Ann Chamberlin, painting on Christmas ornament, 1998What Lewis Hyde calls reconciliation follows a sequence. Democracy does too.
It is not persuasion.
It is not enthusiasm.
It is not hope.
It is remembering—slowly, in detail—what has already happened.
The shatterings that were accidental.
The shatterings that were deliberate.
The ones we stepped around.
The ones we cleaned up.
The ones we pretended not to see.
In A Primer for Forgetting: Getting Past the Past, Lewis Hyde writes that reconciliation and forgiveness are not moral moods drenched in amnesia, but a series of steps taken in order—without skipping, without laundering the record.

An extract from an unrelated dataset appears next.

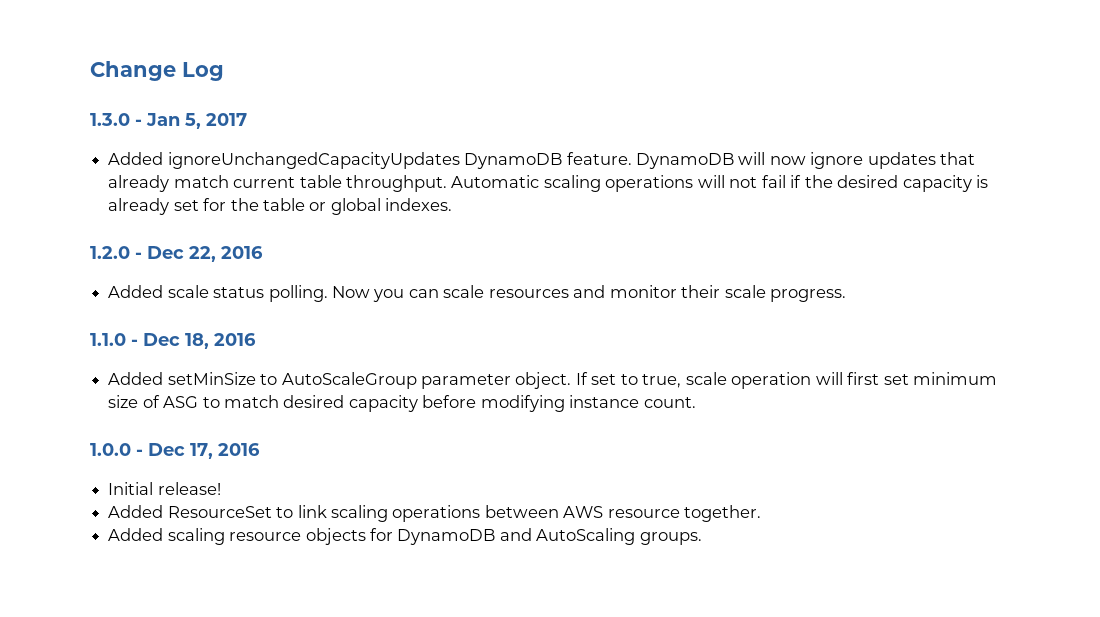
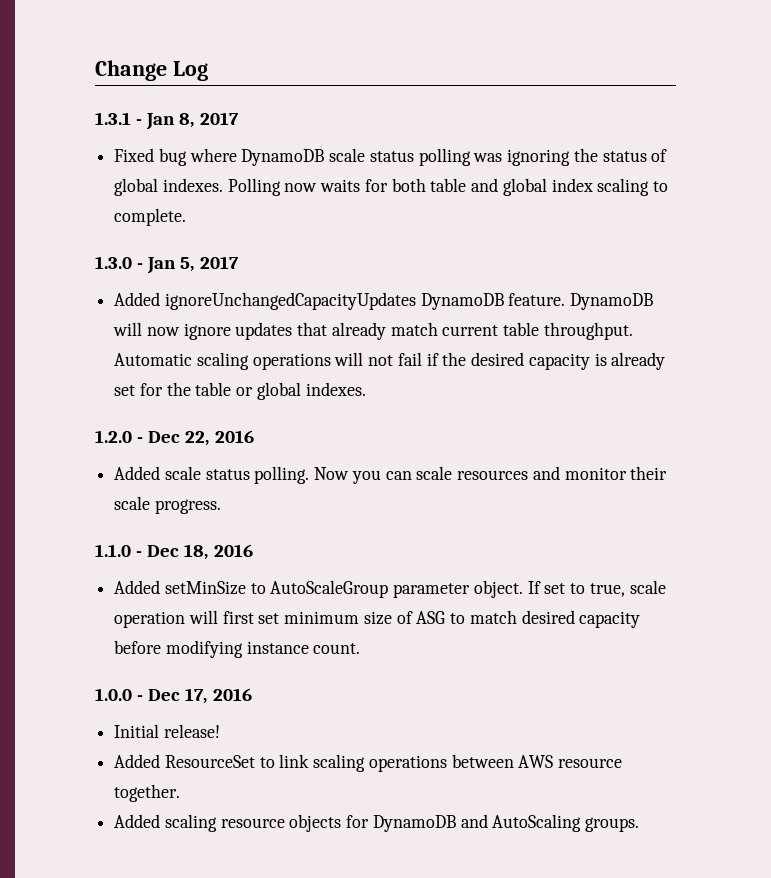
(224, 71) none -> [95,112,239,130] [114,148,668,166] [114,178,668,196] [114,208,187,226] // 1.3.1 - Jan 8, 2017 // Fixed bug where DynamoDB scale status polling was ignoring the status of global indexes. Polling now waits for both table and global index scaling to complete.

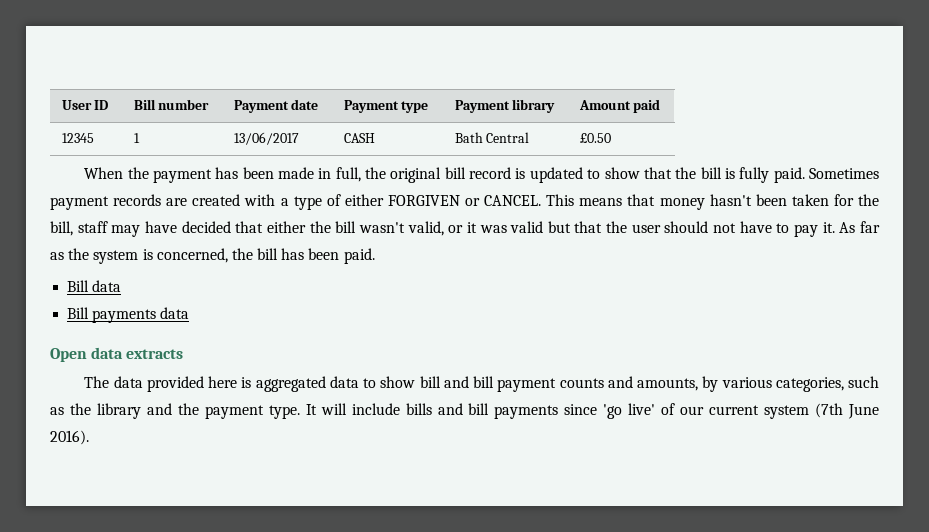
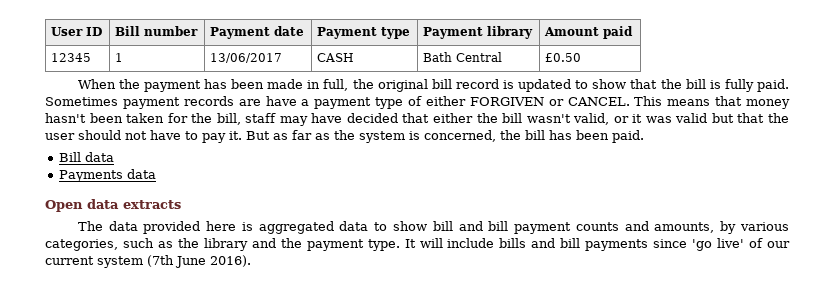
[192,194,289,206] created with a -> [265,96,372,109] have a payment
[839,222,856,233] As -> [246,131,288,140] But as
[67,307,157,323] Bill payments -> [59,170,124,182] Payments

Before the vote, each of these has to be felt.
Not all at once.
One at a time.
This is not confession.
It is not therapy.
It is not healing.
It is the civic work of telling the truth without rushing it toward meaning.
Tell it fully.
Hear it all—even while flinching.
From all sides.
Let it change what comes next.
Only then does the vote count as something other than a wish.
Voting, in this frame, is not an expression of preference or optimism.
It is the last step in a long civic ritual.
Because votes cast without memory are gestures.
And gestures don’t hold.
Folly: You don’t get to skip this part.
Everything depends on it.
Before the vote, stay.
Author’s note:
This piece was written as a civic meditation rather than an argument. It draws in part on Lewis Hyde’s writing on reconciliation and memory, and on the belief that democratic action requires a sequence that cannot be rushed. The image accompanying the text is a shattered, hand-painted Christmas ornament by artist Ann Chamberlin. Several readers told me they only really saw this image at the end. That, too, feels like part of the argument.